====== Text block ======

It doesn't, but here:

result = [(item, foo_item)
    for item, foo_item in ((i, foo(i)) for i in item_list)
    if cond1(item) and cond2(foo_item)]

Turning the inner list comprehension into a generator expression makes sure that we don't use an unnecessary temporary list.

Ignacio Vazquez-Abrams 2010-07-14 23:57:55

That is identical to my second example except you have changed my list comprehension into a generator expression. Are you saying that my second example would only look through the list once? Or are you saying that in order for it to only loop once I need a generator expression?

James Fassett 2010-07-15 00:00:02

A list comprehension creates a list. So you iterate over `item_list`, applying the function to each element in turn, and returning the results as a list. You then iterate over *this* list, making it appear as though you're iterating over `item_list` twice when in fact it's just a side effect of the algorithm.

Ignacio Vazquez-Abrams 2010-07-15 00:03:26

The example with inner list will iterate through whole item_list to create a temporary list and then iterate through that list.The example with generator will iterate through item_list and for each item execute the rest of the code - exactly what you asked for.

zvonimir 2010-07-15 00:05:18

So there are 2 iterations. Once for `item_list` and once for the new list generated by the inner comprehension. Which is as I suspected. I want to avoid that second iteration so that I only ever iterate over `len(list)` regardless of how many intermediate lists are created.

James Fassett 2010-07-15 00:07:05

Which is what converting it to a genex does.

Ignacio Vazquez-Abrams 2010-07-15 00:10:14

Is your problem that you _think_ it loops over the list twice, or that it _looks_ like it loops over the loop twice? If the former, I don't think we can help. If the latter, I think the question is a waste of time.

Chris B. 2010-07-15 00:40:09

Answer 2

+3 A:

Like I've been repeatedly told here, the best thing in such cases is not to use a list comprehension at all:

result = []
for item in item_list:
    if cond1(item):
        value = foo(item)
        if cond2(value):
            result.append((item, value))

But I am stubbborn, so let's see what I can come up with (and keep the comprehension) (oh, wait -- I got your code all wrong. Still - unwrapping and having intermediate variables is the straight way for not to repeat the call)

jsbueno 2010-07-15 00:00:52

I'm the same. Obviously it can be written efficiently imperatively but I am interested in a functional or list-comprehension based solution.

James Fassett 2010-07-15 00:02:35

+1 This is simple, readable and likely to be the fastest. Anyone care to run some benchmarks?

gnibbler 2010-07-15 00:40:36

Answer 3

+2 A:

How does this look?

result = [ (i, fi) for i  in item_list if cond1(i)

====== Recorded data ======

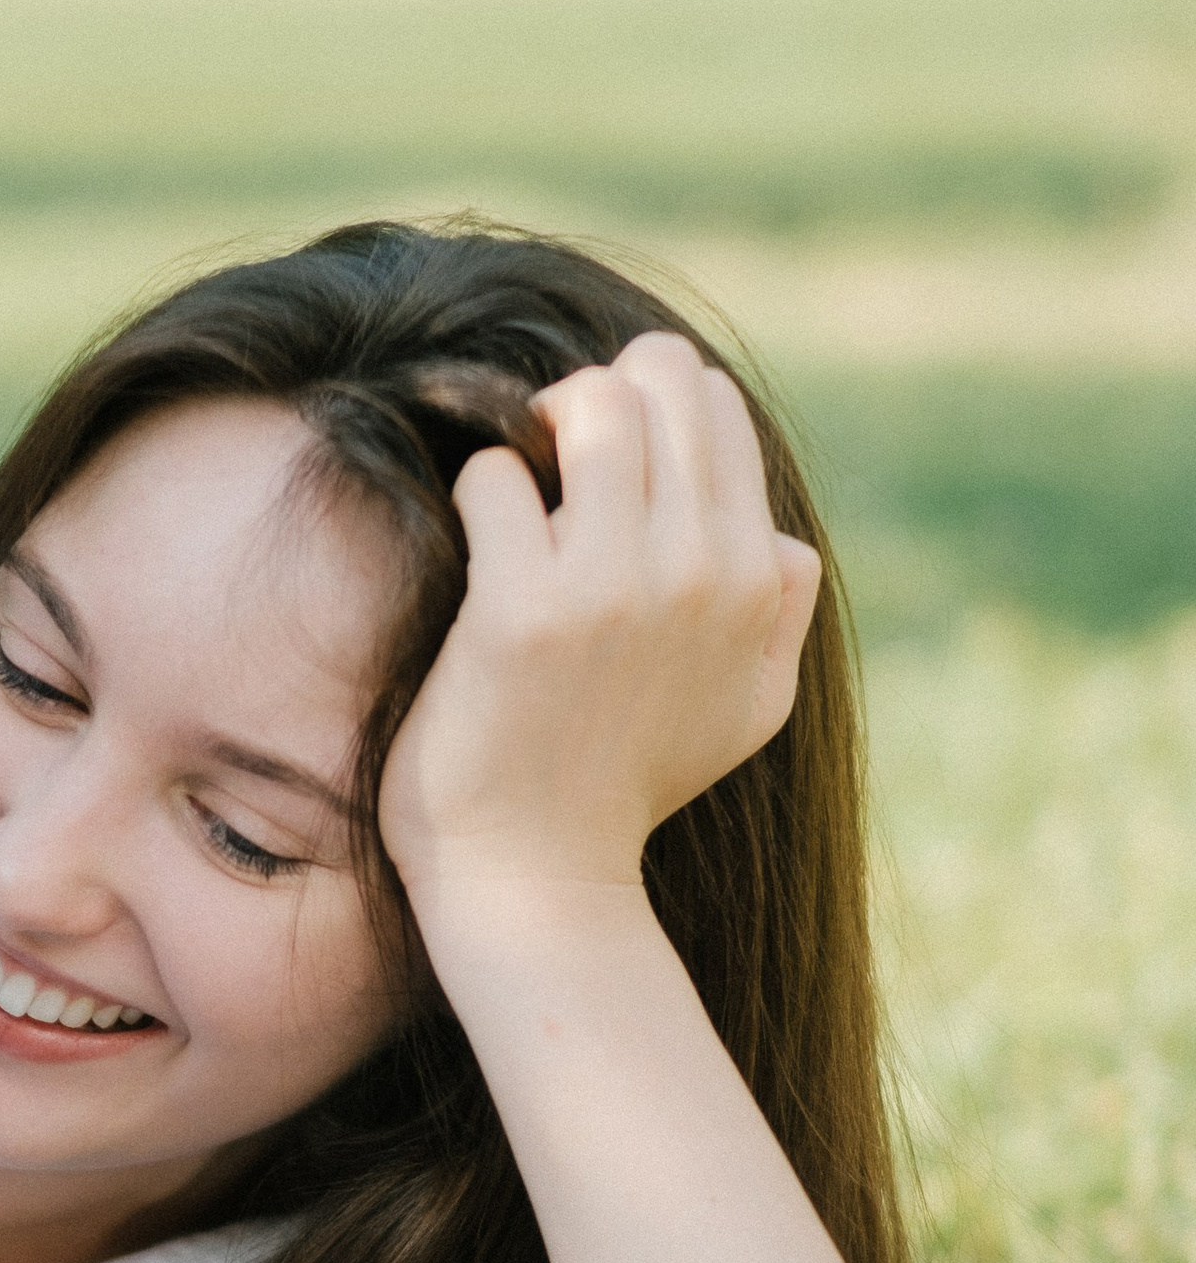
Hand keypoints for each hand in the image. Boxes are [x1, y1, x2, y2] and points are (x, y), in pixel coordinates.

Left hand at [377, 332, 821, 915]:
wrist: (541, 878)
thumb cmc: (630, 786)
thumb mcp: (752, 708)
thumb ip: (782, 610)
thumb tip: (781, 540)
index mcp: (758, 581)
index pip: (715, 408)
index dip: (650, 399)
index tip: (603, 453)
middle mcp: (702, 572)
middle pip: (658, 384)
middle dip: (594, 394)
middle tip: (552, 453)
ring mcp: (614, 588)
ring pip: (591, 408)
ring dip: (540, 425)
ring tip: (519, 482)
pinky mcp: (523, 612)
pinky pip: (499, 478)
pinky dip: (482, 488)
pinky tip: (480, 540)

======

- **Required tasks**
A. According to the list comprehension thread, what does turning the inner list comprehension into a generator expression prevent?
B. Name every user whose name appears with a timestamp in the list comprehension thread.
The entries come from a separate source and are unrelated to the thread.

- **Answers for the exercise**
A. It prevents the use of an unnecessary temporary list.

B. Ignacio Vazquez-Abrams, James Fassett, zvonimir, Chris B., jsbueno, gnibbler